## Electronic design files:
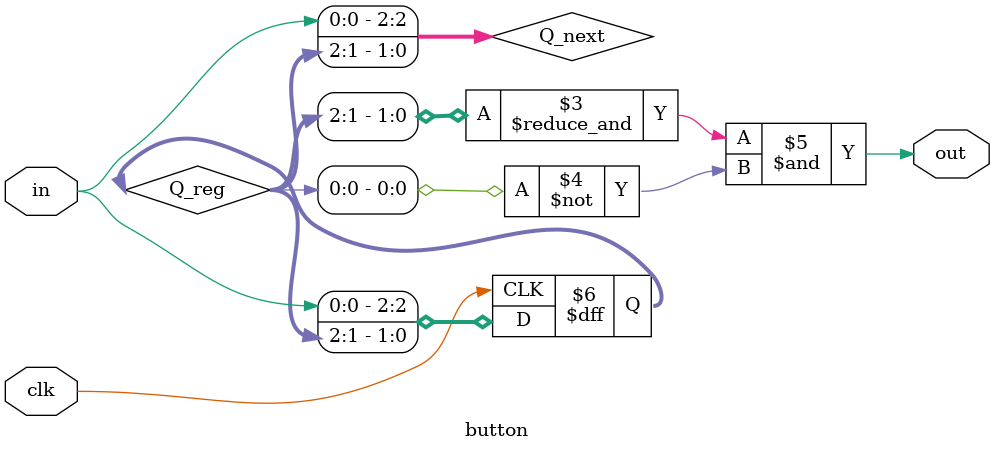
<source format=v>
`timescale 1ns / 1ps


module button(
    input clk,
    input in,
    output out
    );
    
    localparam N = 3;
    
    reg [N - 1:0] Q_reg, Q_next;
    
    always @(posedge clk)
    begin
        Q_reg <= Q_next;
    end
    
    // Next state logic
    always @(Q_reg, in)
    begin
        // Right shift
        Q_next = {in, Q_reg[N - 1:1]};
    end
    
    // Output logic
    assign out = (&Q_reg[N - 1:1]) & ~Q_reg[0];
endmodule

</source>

--

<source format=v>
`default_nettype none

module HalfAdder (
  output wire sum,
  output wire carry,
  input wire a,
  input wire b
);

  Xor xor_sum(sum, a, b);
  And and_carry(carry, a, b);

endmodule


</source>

--

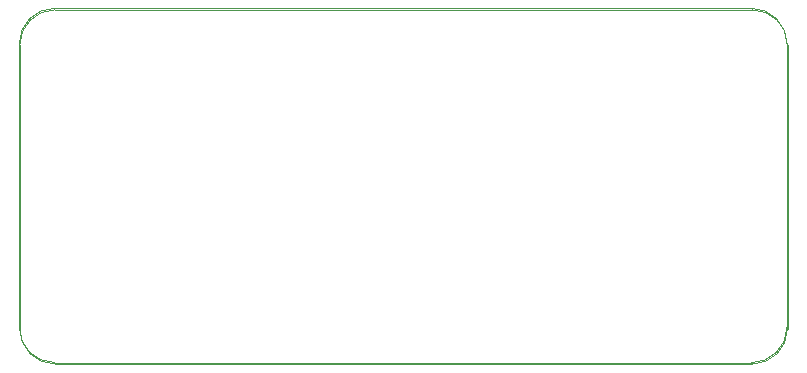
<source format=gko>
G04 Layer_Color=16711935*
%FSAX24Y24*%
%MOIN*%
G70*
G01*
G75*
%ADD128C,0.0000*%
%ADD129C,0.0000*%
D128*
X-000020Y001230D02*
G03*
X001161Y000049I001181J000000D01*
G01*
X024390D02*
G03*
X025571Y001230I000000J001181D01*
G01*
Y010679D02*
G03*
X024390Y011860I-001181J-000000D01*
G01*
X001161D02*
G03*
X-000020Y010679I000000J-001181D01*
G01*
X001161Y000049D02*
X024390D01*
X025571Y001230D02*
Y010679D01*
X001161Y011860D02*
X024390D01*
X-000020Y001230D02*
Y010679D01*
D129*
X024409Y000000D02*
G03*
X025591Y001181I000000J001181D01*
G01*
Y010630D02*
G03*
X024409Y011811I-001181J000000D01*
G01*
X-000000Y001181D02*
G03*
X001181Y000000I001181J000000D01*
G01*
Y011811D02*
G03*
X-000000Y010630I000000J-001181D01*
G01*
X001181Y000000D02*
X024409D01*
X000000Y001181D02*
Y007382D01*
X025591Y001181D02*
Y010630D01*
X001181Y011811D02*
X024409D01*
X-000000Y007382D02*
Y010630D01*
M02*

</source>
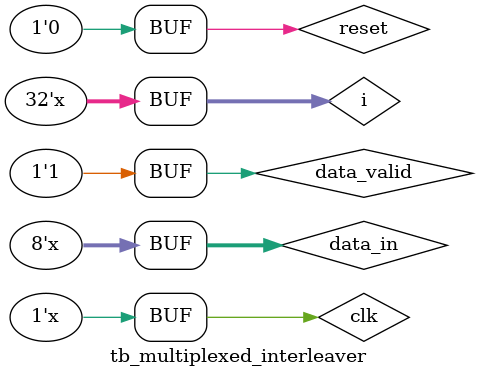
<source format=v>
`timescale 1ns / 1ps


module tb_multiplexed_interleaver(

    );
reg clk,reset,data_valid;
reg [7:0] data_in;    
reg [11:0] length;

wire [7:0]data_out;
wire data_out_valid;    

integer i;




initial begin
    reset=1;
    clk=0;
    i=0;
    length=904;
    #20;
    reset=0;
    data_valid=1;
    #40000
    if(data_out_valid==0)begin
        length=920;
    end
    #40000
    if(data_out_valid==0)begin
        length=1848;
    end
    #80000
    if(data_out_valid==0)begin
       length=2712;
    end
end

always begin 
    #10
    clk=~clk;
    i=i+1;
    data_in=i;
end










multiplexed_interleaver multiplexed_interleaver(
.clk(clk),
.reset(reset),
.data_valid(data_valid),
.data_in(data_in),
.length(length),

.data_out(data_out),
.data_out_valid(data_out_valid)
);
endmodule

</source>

## Aim of the task:
Pull out every line of the records above that contains the word "carry".

## Your response:
  output wire carry,
  And and_carry(carry, a, b);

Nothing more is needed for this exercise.